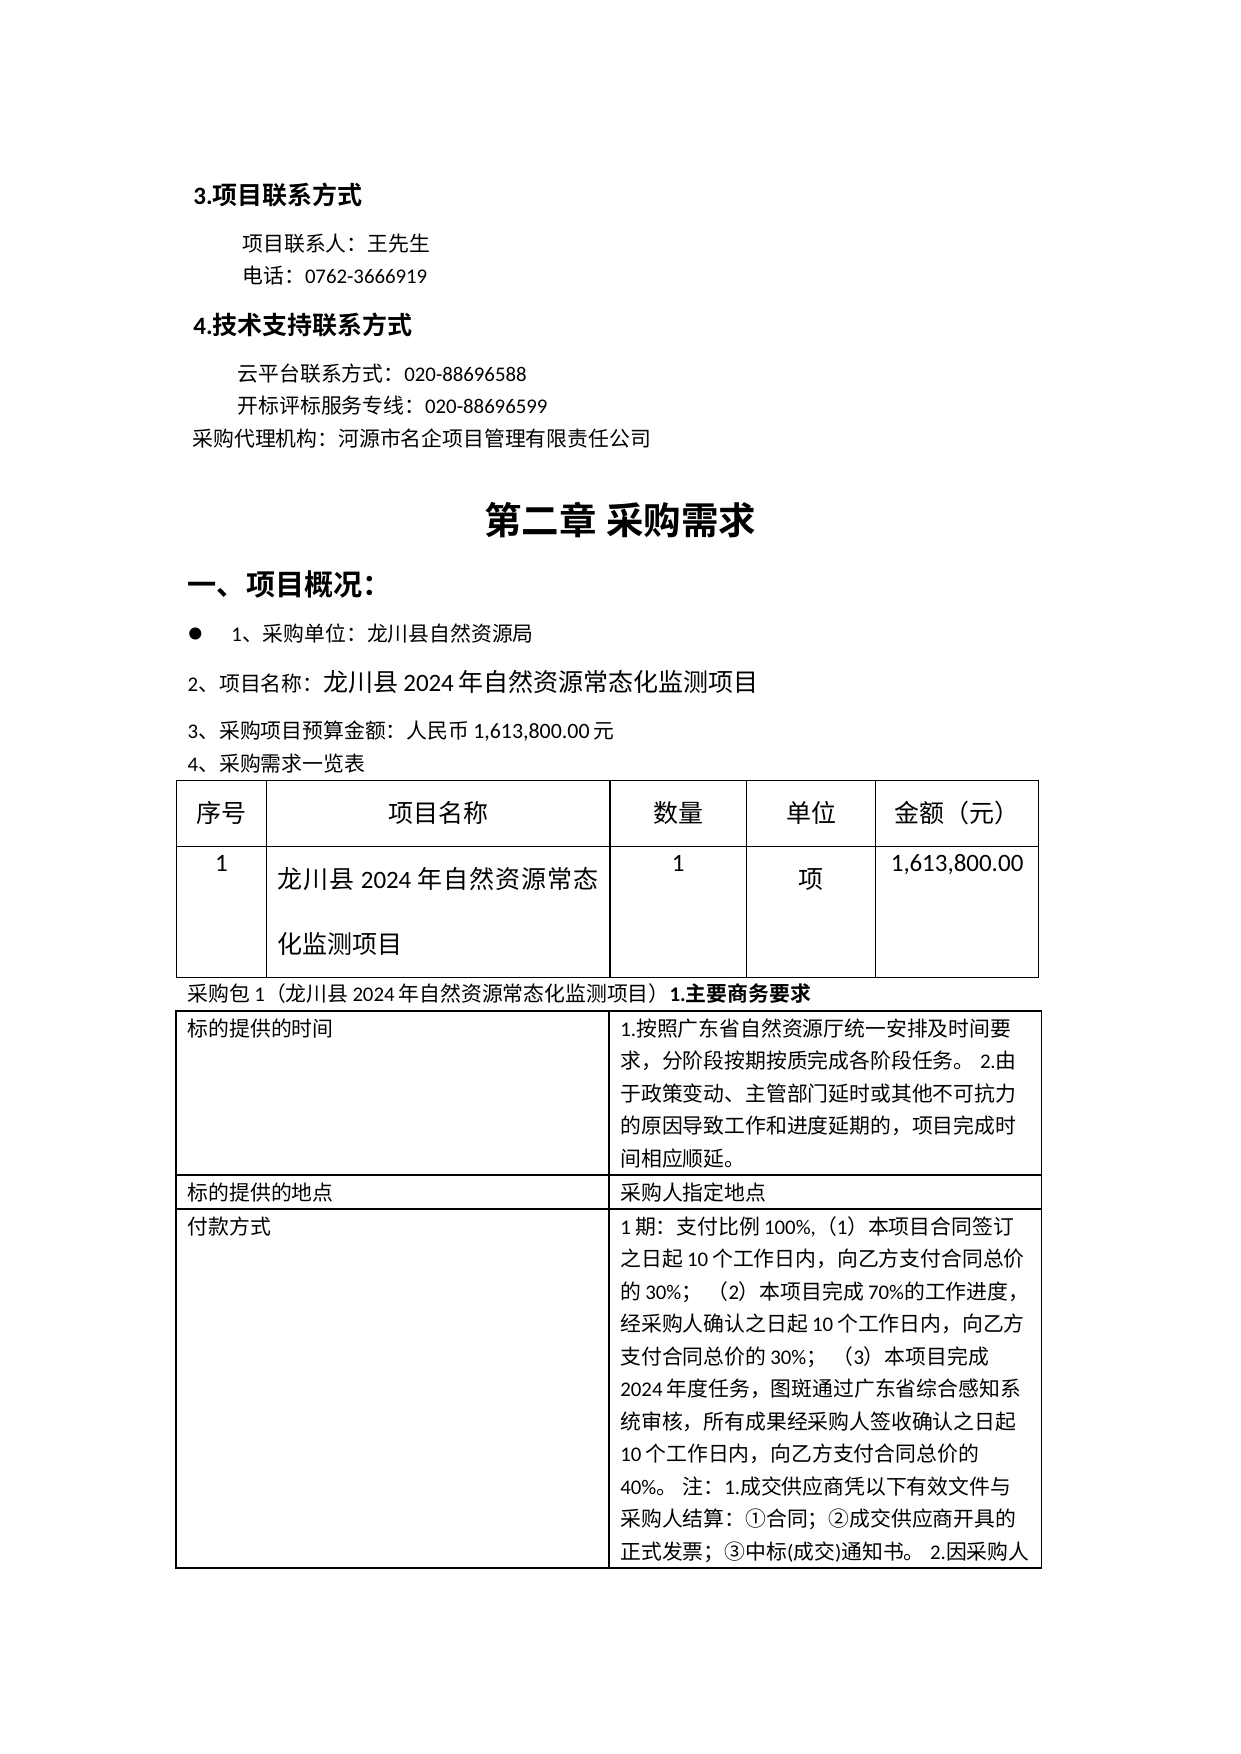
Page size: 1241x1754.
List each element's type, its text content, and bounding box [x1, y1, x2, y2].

text 4.技术支持联系方式 [187, 292, 1053, 357]
text 开标评标服务专线：020-88696599 [187, 389, 1053, 422]
text 采购包1（龙川县2024年自然资源常态化监测项目）1.主要商务要求 [187, 978, 1053, 1010]
text 3、采购项目预算金额：人民币1,613,800.00元 [187, 714, 1053, 747]
table_cell 1,613,800.00 [876, 847, 1038, 977]
text 采购代理机构：河源市名企项目管理有限责任公司 [187, 422, 1053, 454]
table_header 标的提供的时间 [177, 1012, 608, 1174]
table_cell 1 [177, 847, 266, 977]
table_header 序号 [177, 781, 266, 846]
text 第二章 采购需求 [187, 487, 1053, 552]
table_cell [610, 1210, 1041, 1567]
text 项目联系人：王先生 [187, 227, 1053, 259]
text 电话：0762-3666919 [187, 259, 1053, 292]
text 2、项目名称：龙川县2024年自然资源常态化监测项目 [187, 649, 1053, 714]
text 3.项目联系方式 [187, 162, 1053, 227]
table_header 数量 [611, 781, 746, 846]
list 1、采购单位：龙川县自然资源局 [187, 617, 1053, 649]
table_cell 1 [611, 847, 746, 977]
table_cell 龙川县2024年自然资源常态化监测项目 [267, 847, 609, 977]
table_cell 项 [747, 847, 875, 977]
text 4、采购需求一览表 [187, 747, 1053, 779]
table_header 单位 [747, 781, 875, 846]
text 一、项目概况： [187, 552, 1053, 617]
table_cell 付款方式 [177, 1210, 608, 1567]
table_header 金额（元） [876, 781, 1038, 846]
table_cell 标的提供的地点 [177, 1176, 608, 1208]
text 云平台联系方式：020-88696588 [187, 357, 1053, 389]
table_header 1.按照广东省自然资源厅统一安排及时间要求，分阶段按期按质完成各阶段任务。 2.由于政策变动、主管部门延时或其他不可抗力的原因导致工作和进度延期的，项目完成时间相应顺延。 [610, 1012, 1041, 1174]
table_cell 采购人指定地点 [610, 1176, 1041, 1208]
table_header 项目名称 [267, 781, 609, 846]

• _YOUR INSTRUCTIONS_
Every record above must reappear exactly in the answer, minus its pictures.

• _TASK RESULT_
Page size: 1241x1754.
List each element's type, its text content, and bounding box [x1, y1, x2, y2].

text 4.技术支持联系方式 [187, 292, 1053, 357]
text 开标评标服务专线：020-88696599 [187, 389, 1053, 422]
text 采购包1（龙川县2024年自然资源常态化监测项目）1.主要商务要求 [187, 978, 1053, 1010]
text 3、采购项目预算金额：人民币1,613,800.00元 [187, 714, 1053, 747]
table_cell 1,613,800.00 [876, 847, 1038, 977]
text 采购代理机构：河源市名企项目管理有限责任公司 [187, 422, 1053, 454]
table_header 标的提供的时间 [177, 1012, 608, 1174]
table_cell 1 [177, 847, 266, 977]
table_header 序号 [177, 781, 266, 846]
text 第二章 采购需求 [187, 487, 1053, 552]
table_cell [610, 1210, 1041, 1567]
text 项目联系人：王先生 [187, 227, 1053, 259]
text 电话：0762-3666919 [187, 259, 1053, 292]
text 2、项目名称：龙川县2024年自然资源常态化监测项目 [187, 649, 1053, 714]
text 3.项目联系方式 [187, 162, 1053, 227]
table_header 数量 [611, 781, 746, 846]
list 1、采购单位：龙川县自然资源局 [187, 617, 1053, 649]
table_cell 1 [611, 847, 746, 977]
table_cell 龙川县2024年自然资源常态化监测项目 [267, 847, 609, 977]
table_cell 项 [747, 847, 875, 977]
text 4、采购需求一览表 [187, 747, 1053, 779]
table_header 单位 [747, 781, 875, 846]
text 一、项目概况： [187, 552, 1053, 617]
table_cell 付款方式 [177, 1210, 608, 1567]
table_header 金额（元） [876, 781, 1038, 846]
table_cell 标的提供的地点 [177, 1176, 608, 1208]
text 云平台联系方式：020-88696588 [187, 357, 1053, 389]
table_header 1.按照广东省自然资源厅统一安排及时间要求，分阶段按期按质完成各阶段任务。 2.由于政策变动、主管部门延时或其他不可抗力的原因导致工作和进度延期的，项目完成时间相应顺延。 [610, 1012, 1041, 1174]
table_cell 采购人指定地点 [610, 1176, 1041, 1208]
table_header 项目名称 [267, 781, 609, 846]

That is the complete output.